Laurent uses a Eugene O'Neill device here that I found a tad annoying and unnecessary. Each one has a moment in the course of the film, and the privacy of their huts, to speak directly to us and catch us up on their backgrounds. But each of the actors is so good at what they do, that we know all we need to know in the first half hour.
Rampling is still a simmering bowl of dark soup, occasionally bubbling up, but never over. She has that old Lauren Bacall trick of remaining still and letting her glances tell us what we need to know.
Karen Young surprised me. I've watched her as a packaged and well-contained FBI agent in "The Sopranos" when she kept her hair back and her agent suit neatly pressed.
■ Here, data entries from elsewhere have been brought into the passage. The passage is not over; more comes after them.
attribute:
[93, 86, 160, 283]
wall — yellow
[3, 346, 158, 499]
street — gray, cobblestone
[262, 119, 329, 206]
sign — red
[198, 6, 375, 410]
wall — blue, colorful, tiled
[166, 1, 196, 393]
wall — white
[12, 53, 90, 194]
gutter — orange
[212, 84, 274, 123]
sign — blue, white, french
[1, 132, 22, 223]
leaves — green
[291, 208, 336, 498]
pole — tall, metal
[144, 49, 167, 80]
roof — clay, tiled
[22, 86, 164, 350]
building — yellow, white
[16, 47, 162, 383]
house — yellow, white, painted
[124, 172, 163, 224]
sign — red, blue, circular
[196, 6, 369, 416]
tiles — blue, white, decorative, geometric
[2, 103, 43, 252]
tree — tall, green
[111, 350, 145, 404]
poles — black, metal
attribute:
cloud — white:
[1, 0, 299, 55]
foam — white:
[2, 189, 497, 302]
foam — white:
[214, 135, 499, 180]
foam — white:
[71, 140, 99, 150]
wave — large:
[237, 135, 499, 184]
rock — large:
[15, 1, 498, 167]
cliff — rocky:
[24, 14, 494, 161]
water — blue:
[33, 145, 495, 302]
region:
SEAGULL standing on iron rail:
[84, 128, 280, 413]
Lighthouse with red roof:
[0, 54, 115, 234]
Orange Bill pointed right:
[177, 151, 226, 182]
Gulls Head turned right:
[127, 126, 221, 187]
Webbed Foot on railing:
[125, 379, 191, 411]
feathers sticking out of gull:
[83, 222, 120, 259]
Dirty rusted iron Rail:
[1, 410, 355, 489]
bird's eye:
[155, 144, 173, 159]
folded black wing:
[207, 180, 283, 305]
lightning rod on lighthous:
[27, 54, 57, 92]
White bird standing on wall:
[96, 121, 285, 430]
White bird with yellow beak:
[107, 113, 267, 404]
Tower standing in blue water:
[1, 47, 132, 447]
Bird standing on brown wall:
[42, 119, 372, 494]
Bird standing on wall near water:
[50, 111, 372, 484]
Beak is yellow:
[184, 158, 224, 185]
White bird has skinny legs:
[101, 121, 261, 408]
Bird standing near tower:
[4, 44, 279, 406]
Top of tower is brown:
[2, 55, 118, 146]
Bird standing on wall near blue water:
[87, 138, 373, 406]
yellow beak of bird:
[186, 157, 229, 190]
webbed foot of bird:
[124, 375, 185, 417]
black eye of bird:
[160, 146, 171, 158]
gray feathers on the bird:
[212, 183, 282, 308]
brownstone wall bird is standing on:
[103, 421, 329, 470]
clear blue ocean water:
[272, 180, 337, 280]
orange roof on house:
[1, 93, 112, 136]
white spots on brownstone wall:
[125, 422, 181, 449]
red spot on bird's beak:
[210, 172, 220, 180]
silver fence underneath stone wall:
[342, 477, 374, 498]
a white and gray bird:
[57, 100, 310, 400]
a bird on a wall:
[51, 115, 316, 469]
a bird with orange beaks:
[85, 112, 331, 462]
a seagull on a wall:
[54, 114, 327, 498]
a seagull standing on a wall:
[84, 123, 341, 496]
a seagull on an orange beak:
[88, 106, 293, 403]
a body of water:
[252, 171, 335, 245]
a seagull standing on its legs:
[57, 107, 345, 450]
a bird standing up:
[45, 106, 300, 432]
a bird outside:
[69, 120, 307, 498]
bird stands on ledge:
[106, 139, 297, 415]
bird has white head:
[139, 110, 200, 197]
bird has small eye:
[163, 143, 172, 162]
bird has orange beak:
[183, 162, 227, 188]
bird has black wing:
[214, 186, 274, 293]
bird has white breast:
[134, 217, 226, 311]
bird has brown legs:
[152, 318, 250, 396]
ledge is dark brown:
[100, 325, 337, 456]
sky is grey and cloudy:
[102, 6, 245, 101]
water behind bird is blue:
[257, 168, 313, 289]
Here, she emerges from that cocoon in bathing suit and loose, flowing, inexpensive summer cottons that blow that old image away. Young is of the Rachel Weisz school of acting, smart and sensual but with secret windows left open letting the hot breeze blow in.
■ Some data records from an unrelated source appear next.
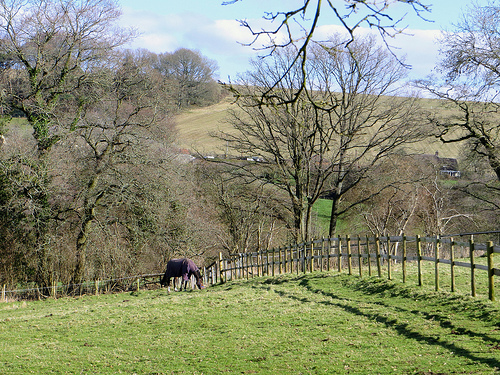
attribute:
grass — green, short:
[19, 264, 497, 373]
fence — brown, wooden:
[187, 228, 493, 300]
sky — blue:
[3, 2, 497, 89]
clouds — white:
[184, 17, 478, 57]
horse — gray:
[162, 258, 205, 293]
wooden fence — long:
[193, 240, 499, 302]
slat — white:
[207, 258, 215, 280]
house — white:
[407, 154, 462, 181]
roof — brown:
[382, 151, 457, 171]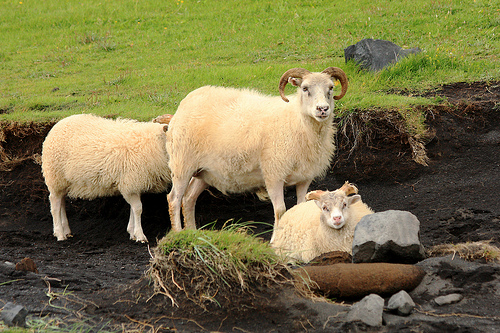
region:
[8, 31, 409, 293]
sheep standing together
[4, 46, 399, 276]
large white sheep together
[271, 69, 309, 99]
brown horns on ram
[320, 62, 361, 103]
brown horn on a aram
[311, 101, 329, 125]
small black snout of ram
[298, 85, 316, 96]
black eye of ram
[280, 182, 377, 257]
small baby ram laying down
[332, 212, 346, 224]
small orange nose of ram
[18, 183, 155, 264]
white legs of ram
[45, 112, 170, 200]
fluffy body of ram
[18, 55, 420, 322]
three rams all together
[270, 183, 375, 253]
baby ram laying down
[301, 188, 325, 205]
small horn on baby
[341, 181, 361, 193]
small horn on ram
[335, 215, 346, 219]
pink front nose of ram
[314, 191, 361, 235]
small white face of ram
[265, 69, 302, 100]
large brown horn of ram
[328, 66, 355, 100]
large brown horn of ram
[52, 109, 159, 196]
white fluffy fur of ram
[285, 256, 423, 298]
brown rock in creek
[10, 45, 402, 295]
three rams standing together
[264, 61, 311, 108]
brown horn of ram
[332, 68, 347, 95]
brown horn of ram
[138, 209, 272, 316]
green top to bushes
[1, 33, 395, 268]
rams standing in a creek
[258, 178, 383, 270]
baby ram laying down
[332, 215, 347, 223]
small orange nose on ram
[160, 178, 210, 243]
long white leg of ram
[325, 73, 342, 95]
small black eye of ram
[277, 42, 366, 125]
head of a goat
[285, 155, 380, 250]
head of a goat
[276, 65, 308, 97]
ear of a goat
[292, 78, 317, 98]
eye of a goat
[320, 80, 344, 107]
eye of a goat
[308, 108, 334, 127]
mouth of a goat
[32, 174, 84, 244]
leg of a goat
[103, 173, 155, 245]
leg of a goat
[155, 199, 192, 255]
leg of a goat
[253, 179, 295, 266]
leg of a goat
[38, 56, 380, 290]
three rams next to each other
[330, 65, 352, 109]
brown horn of ram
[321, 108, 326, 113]
small pink nose of ram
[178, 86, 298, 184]
white fur of ram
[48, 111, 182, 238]
white fur of small ram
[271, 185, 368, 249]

Menothy Cesar, as Legba does as he is directed by Çantet, but little more. There is no Denzel Washington lurking here.
A delightful surprise is Lys Ambroise's Albert, the maitre de of the hotel. Albert is the son and grandson of old Haitian rebels who loathed the white man. "My grandfather would be shamed if he could see my waiting on the white man ... everything they touch turns to garbage."
Like blacks of old, however, Albert keeps his thoughts to himself because the white women keep his job alive.
"Heading South," is smart and crisp with nice dabs of the murky political overtones of the time, with the saving grace of boasting three fine actors in the leads.
J.P. Devine is a former stage and screen actor.